Anteriormente hablamos sobre la incubación retardada en relación con el producto Self-Contained BI EZTest para esterilización con vapor (Spore News Vol. 10, Nº 4). Ahora nos ocuparemos de la incubación retardada con un IB muy distinto, el DriAmp, utilizado en un proceso también distinto, el de la esterilización por calor seco.
En la sección de ‘Pruebas de resistencia’ de USP se habla de cultivar los indicadores biológicos (IB) ‘dentro de un tiempo determinado, no más de cuatro horas’ después del proceso de esterilización. Surge un problema cuando el usuario final no puede cultivar el IB expuesto dentro de la ventana de 4 horas. Según se ha indicado anteriormente, en esos casos ¿es aceptable un retraso de un día, dos días o una semana entre el momento de la exposición y el cultivo del IB?

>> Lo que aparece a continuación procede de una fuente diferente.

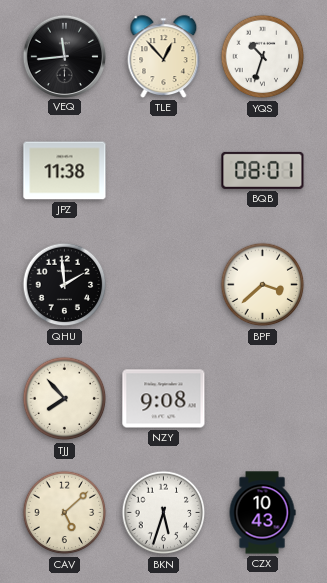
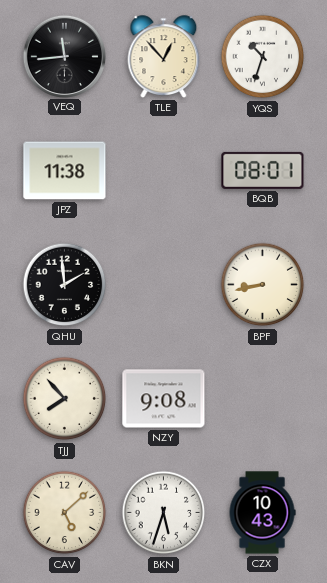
BPF: 3:38 -> 8:43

Mesa Labs, Bozeman Manufacturing Facility (BMF) realizó dos estudios con el producto DriAmp para la esterilización por calor seco. En estos estudios se establecieron valores D con IBs cultivados inmediatamente tras la exposición y se compararon con valores D de IBs que se habían retenido tras la exposición. Para establecer una ventana aceptable para la comparación, el valor D de las muestras de IB de incubación retardada tenían que mantenerse dentro del 20% del valor D del ensayo original. Este no es el propósito exacto de la norma ISO para confirmar el valor D según lo indicado en ISO 11138-1(2), pero comprobando la capacidad de las esporas dañadas de seguir siendo viables dentro de una ventana similar del 20% se establecería una medida aceptable. Los lotes utilizados para estos estudios se indican como Lote “A”, Lote “B” y Lote “C”. Las unidades de los Lotes “A” y “B” fueron expuestos, mantenidos, enviados y cultivados de forma separada a las unidades del Lote “C”.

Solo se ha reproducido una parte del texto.